You seem hung up on word choice as it applies to show, don't tell. Word choice has almost nothing to do with the concept. You definitely don't need to use "fancier" words in order to show something, and fancier words are not inherently more "engaging" than more common ones.

"Less than a minute after third block ends, I’ve already noticed a phone being stolen. The act isn’t at all covert or anything, but poor Cassie Daniels is absentmindedly texting someone while she walks to her last class of the day, and then Alton Jameson runs up and grabs the phone out of her hands. No one else in the hall seems to notice or care, except for the people who he pushes out of the way, and even they only shoot him a nasty look. Alton quickly absconds from his victim, stolen cell phone in hand. Towards me, which will make my job easier, I guess."
This is exactly the kind of "thesis statement" paragraph Pahlaniuk is talking about in his essay. Try rewriting with his advice in mind. :)

Generally speaking there's not a lot you should be showing here. It's mostly fine.

As for when you should show rather than tell... ah, that's the rub, isn't it? If it were easy to answer a question like that, we'd all be Shakespeare. Being a writer is hard, it's hard and no one understands, etc. etc.

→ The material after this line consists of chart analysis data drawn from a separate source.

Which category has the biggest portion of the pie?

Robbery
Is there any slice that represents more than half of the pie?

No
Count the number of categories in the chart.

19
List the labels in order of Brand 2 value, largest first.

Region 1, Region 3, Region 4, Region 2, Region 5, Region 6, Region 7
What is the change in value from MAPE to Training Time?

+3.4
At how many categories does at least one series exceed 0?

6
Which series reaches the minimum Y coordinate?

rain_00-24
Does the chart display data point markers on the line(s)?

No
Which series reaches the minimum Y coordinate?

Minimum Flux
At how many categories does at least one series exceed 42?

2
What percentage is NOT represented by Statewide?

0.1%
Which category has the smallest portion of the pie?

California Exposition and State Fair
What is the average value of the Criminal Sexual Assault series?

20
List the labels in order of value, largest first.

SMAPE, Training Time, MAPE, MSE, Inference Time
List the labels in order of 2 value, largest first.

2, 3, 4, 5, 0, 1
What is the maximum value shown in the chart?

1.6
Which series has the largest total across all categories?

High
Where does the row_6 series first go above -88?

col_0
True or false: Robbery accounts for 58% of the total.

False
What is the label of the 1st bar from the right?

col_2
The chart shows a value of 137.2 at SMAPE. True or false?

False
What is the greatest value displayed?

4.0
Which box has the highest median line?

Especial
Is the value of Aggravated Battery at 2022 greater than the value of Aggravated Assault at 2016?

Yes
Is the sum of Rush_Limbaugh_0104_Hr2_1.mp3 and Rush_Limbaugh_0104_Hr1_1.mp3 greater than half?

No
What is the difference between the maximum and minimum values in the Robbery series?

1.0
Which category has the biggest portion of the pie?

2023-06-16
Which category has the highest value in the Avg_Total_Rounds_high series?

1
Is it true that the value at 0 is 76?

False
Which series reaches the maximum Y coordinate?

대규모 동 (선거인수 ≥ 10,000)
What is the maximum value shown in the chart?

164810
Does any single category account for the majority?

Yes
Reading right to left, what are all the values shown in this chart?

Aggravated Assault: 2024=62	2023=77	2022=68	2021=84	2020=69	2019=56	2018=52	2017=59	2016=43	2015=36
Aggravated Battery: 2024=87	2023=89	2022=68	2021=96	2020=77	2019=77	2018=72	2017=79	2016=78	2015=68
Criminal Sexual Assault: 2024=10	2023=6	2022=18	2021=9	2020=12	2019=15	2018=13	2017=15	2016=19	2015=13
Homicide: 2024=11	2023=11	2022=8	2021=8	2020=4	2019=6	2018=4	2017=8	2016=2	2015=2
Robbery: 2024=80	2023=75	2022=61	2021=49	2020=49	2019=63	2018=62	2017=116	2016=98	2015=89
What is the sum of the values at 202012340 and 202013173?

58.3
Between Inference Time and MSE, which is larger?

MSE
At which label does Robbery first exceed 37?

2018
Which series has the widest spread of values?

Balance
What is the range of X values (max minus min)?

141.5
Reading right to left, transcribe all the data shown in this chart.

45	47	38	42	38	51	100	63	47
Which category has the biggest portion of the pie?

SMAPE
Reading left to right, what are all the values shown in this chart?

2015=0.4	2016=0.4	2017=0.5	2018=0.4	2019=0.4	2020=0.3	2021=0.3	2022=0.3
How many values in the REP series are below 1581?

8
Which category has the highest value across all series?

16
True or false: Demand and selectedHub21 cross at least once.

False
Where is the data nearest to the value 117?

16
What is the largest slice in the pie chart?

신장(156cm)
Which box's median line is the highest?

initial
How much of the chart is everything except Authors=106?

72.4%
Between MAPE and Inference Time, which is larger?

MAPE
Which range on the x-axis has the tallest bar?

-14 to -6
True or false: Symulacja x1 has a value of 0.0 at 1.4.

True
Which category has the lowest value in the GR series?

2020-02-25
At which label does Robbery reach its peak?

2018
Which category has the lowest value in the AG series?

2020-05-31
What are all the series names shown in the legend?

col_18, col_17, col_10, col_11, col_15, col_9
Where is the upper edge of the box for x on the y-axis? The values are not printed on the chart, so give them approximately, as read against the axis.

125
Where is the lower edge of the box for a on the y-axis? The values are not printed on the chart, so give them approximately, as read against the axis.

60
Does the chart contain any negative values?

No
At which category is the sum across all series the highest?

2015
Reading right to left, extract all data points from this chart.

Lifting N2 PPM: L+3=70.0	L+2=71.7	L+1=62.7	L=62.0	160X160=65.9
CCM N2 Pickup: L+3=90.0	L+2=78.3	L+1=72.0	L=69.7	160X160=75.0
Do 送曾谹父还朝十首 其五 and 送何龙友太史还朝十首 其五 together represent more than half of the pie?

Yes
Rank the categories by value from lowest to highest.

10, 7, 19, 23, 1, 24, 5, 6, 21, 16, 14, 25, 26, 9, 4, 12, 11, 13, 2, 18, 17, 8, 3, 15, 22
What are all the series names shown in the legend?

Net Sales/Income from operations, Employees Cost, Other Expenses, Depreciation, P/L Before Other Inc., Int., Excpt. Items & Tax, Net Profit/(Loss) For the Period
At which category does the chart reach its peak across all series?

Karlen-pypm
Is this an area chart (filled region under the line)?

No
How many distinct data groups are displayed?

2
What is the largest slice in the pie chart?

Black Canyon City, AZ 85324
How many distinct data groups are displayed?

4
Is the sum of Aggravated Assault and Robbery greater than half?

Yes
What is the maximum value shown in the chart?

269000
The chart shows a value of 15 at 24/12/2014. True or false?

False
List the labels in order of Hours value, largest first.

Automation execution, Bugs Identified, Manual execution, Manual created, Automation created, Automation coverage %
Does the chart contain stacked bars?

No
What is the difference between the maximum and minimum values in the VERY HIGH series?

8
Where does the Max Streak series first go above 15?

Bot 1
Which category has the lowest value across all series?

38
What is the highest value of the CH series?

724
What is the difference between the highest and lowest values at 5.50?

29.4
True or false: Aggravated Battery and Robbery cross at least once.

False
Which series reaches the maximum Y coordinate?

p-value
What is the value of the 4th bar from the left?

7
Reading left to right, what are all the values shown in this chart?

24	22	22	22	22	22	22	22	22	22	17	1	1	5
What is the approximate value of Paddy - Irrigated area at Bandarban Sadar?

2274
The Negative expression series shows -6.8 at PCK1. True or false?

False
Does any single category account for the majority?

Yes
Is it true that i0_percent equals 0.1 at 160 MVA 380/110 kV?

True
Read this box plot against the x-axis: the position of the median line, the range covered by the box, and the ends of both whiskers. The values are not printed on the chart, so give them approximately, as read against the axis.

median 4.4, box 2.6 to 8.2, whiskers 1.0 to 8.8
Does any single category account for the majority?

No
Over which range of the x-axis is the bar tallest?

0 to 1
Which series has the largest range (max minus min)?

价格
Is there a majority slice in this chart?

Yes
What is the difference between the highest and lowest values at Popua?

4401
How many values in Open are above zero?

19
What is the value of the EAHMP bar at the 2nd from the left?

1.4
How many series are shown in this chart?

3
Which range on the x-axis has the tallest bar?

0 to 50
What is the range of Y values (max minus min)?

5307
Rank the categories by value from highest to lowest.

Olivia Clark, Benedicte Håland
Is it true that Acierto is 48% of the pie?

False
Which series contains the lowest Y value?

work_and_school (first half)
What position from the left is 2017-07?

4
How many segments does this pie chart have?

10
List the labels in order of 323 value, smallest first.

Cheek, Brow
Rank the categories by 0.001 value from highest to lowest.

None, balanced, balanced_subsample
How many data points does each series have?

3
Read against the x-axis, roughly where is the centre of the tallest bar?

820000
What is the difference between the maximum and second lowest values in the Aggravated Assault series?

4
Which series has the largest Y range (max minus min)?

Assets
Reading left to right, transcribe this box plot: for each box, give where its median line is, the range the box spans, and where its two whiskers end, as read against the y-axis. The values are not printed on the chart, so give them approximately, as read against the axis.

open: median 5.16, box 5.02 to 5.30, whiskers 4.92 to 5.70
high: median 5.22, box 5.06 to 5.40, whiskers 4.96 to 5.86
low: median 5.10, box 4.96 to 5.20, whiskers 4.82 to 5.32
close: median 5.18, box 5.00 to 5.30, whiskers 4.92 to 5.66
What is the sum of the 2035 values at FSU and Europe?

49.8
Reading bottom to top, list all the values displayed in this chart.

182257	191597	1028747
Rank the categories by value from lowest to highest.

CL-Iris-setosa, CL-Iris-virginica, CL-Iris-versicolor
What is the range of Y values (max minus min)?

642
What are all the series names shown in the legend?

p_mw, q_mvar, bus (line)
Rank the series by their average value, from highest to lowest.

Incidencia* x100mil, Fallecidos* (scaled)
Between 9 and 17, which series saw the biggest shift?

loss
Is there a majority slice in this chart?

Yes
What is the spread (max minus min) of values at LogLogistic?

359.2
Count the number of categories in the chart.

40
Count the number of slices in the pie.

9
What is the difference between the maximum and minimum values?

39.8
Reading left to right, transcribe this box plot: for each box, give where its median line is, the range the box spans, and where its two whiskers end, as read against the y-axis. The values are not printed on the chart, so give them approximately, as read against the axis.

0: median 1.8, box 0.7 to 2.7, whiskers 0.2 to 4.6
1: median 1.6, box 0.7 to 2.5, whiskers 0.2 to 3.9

Seriously, though, like most things in writing, you have to consider what your intent is at any given point of the story. Generally speaking, what goes on the page should be what actually happens in the story: the actions of characters, how they interact with the environment and other people around them. The interpretation of those events you often want to leave up to the reader. Again, specific rather than generic. If you want a creepy haunted house, include the details that would make your character(s) think it's creepy rather than simply calling it that (specific, not general! What's scary to one character will not be to another!). If you want the plot to move along by having something happen, that thing should probably just happen. If it's something you want the reader to realize ("Wow, Janelle was sure devastated by her father dying back there"), then you probably want to think about how you can present things so that the readers can do the realizing without needing to be told.

Also, don't overthink it. Write what you write, then go back and look for places where you think you could tighten things up. If you're feeling shaky about your execution of something, try asking someone you respect for their opinion of it. But "show, don't tell" is down a lot to personal style, and to a large extent it's something you're going to have to come into on your own. Don't be afraid to think about it, or to strive to improve at it, but don't obsess over it, either.

Hope that helps! I could go on about this for literally tens of thousands of words, God help me.